Russian President Vladimir Putin has said Russia’s military action in Ukraine was not avoidable and vowed that its goals in the conflict will be achieved.
Putin made the statement on Tuesday after he flew into Russia’s far east Amur region where he met Belarusian President Alexander Lukashenko.
This is the first meeting by Putin outside Moscow since Russia started the military operation against Ukraine on February 24, 2022.
Putin and Lukashenko paid the visit to the Vostochny Cosmodrome to mark Russia’s annual Cosmonautics Day, commemorating the first crewed space flight made in 1961 by the Russian cosmonaut Yuri Gagarin.
Putin added that Russia will start a lunar probe and deepen space links with Belarus.
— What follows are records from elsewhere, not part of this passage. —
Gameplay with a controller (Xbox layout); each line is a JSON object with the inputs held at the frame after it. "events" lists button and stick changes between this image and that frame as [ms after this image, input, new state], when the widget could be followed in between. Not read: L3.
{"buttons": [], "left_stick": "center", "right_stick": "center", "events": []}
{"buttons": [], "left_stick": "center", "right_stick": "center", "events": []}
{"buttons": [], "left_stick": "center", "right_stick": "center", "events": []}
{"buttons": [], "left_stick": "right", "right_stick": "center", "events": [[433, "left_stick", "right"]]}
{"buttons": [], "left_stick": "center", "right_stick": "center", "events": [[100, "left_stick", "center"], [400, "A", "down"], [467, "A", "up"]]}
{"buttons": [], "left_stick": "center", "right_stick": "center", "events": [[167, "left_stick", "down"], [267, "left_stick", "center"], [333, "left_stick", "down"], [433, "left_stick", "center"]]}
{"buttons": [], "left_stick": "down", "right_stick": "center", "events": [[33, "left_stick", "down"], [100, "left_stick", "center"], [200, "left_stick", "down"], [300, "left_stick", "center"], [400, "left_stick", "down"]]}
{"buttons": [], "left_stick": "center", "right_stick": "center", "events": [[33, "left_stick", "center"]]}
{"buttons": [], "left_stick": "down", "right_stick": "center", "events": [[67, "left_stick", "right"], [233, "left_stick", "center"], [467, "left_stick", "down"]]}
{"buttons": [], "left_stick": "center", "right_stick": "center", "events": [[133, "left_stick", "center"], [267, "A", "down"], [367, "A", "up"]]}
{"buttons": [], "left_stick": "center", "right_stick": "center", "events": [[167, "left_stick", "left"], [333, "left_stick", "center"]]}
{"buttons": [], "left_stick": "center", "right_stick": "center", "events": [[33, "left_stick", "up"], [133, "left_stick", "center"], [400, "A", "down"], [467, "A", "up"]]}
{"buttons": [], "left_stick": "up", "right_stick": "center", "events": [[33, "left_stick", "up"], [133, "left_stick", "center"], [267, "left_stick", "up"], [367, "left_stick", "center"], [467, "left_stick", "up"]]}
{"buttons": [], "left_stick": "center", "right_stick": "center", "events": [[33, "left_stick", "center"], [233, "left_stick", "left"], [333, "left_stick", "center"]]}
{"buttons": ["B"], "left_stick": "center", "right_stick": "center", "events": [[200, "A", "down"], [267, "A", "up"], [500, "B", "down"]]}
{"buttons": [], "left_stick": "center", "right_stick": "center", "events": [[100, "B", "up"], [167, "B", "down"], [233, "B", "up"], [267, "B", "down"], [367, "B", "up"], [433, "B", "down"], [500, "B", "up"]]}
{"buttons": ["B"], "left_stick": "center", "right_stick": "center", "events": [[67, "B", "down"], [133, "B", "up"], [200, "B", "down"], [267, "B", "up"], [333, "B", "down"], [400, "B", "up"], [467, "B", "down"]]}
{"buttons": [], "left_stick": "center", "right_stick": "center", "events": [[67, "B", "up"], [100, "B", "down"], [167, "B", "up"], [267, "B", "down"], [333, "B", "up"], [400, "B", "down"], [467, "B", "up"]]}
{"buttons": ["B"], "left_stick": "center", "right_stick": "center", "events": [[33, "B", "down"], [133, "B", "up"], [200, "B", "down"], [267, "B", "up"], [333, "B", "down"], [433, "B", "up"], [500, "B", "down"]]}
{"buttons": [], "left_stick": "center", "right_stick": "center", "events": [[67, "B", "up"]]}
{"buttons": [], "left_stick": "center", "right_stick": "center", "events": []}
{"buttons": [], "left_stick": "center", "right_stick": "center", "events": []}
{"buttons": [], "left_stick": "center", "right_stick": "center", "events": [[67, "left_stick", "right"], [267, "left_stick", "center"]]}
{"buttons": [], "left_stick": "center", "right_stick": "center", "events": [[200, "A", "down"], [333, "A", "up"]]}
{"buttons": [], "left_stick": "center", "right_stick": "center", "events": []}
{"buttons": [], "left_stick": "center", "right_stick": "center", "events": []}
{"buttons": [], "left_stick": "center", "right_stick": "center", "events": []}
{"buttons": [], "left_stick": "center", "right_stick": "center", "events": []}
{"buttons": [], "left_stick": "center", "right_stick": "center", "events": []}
Putin said that Ukraine has been turned into an “anti-Russian bridgehead” where “sprouts of nationalism and neo-Nazism were being cultivated”.
“This new generation of Ukrainian nationalists are clashing with Russia in particular. You see how Nazi ideology became a fact of life in Ukraine,” Putin said.
Putin reaffirmed that the Russian “special military operation” was intended to protect people in areas in eastern Ukraine controlled by Pro-Russian rebels, adding that the campaign was also about ensuring “Russia’s own security”.
Putin added that Russia had “had no other choice” and said that “there is no doubt that we will achieve our goals”.
Putin also said his country has no intention to isolate itself from the world and added that foreign powers would not succeed in isolating Russia.
“It’s certainly impossible to isolate anyone in the world of today, especially such a huge country as Russia,” Putin added.